LINGKARSOLO, SURAKARTA – Perizinan usaha minuman beralkohol di Kota Solo kembali menjadi perhatian DPRD Kota Surakarta dan Pemerintah Kota Solo. Pengawasan terhadap outlet penjualan minuman beralkohol kini diperketat, terutama bagi usaha yang belum mengantongi izin resmi.
Komisi II DPRD Kota Surakarta menggelar rapat lanjutan bersama organisasi perangkat daerah (OPD) dan pelaku usaha untuk membahas persoalan izin usaha, pengawasan pajak, hingga potensi kebocoran Pendapatan Asli Daerah (PAD).
Dari hasil pembahasan, DPRD menemukan masih ada sejumlah outlet minuman beralkohol yang beroperasi tanpa izin. Sementara itu, beberapa pelaku usaha mengaku proses perizinan yang mereka ajukan belum mendapatkan kepastian.
Selain persoalan izin, DPRD juga menyoroti laporan omzet usaha yang dinilai tidak sesuai dengan kondisi operasional di lapangan. Komisi II mendorong pengawasan yang lebih terukur melalui pemasangan tapping box agar transaksi usaha dapat dipantau secara real time.
Pemerintah Kota Surakarta menegaskan jumlah outlet minuman beralkohol di Solo dibatasi maksimal 17 titik. Saat ini, sebanyak 10 outlet telah mengantongi izin, sedangkan sisanya masih dalam proses evaluasi dan verifikasi administrasi.

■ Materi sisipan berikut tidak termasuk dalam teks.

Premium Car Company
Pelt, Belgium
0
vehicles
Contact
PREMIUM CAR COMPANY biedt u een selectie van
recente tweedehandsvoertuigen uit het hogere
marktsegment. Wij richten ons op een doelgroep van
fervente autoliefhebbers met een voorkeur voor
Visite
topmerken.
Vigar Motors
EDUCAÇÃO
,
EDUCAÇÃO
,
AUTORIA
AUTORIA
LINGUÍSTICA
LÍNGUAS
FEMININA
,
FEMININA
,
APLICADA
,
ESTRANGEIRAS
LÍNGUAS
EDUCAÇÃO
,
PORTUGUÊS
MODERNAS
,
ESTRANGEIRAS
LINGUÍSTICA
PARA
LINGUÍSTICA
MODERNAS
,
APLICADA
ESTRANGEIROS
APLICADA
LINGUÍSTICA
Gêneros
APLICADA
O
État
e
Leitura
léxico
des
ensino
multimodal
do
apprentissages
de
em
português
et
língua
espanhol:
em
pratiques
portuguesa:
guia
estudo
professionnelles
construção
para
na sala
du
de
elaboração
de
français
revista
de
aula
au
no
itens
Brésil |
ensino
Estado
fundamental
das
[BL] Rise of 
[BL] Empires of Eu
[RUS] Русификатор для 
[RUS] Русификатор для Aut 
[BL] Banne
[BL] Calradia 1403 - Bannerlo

Wali Kota Solo, Respati Ardi, meminta dinas terkait segera melakukan penindakan terhadap outlet minuman beralkohol tanpa izin.
“Nanti silakan Kasatpol untuk melakukan penindakan sesuai ketentuan yang berlaku saja terkait penutupan outlet minuman alkohol tanpa izin. Kami mengikuti sesuai ketentuan yang berlaku,” kata Respati, Kamis (7/5/2026).
Menurut Respati, Pemkot Solo menerapkan pembatasan terhadap izin usaha dan peredaran minuman beralkohol untuk menjaga ketenteraman dan ketertiban masyarakat.
“Kami intinya melakukan pembatasan peredaran minuman beralkohol untuk menjaga trantibmas atau ketertiban. Jadi silakan bagi masyarakat dan nanti di dinas terkait untuk melakukan pengecekan izin dan lain-lain. Kami ada pembatasan yang sudah ditentukan dan kami akan awasi pembatasan itu,” jelasnya.
Sebelumnya, DPRD Kota Surakarta menerima audiensi dari Dewan Syariah Kota Surakarta (DSKS) terkait peredaran minuman keras di Kota Solo. Dalam audiensi tersebut, DSKS mendorong penguatan pengawasan dan percepatan pembentukan Peraturan Daerah (Perda) tentang miras.
Pemkot Solo memastikan evaluasi dan pengawasan akan terus dilakukan secara ketat bersama dinas terkait dan pelaku usaha.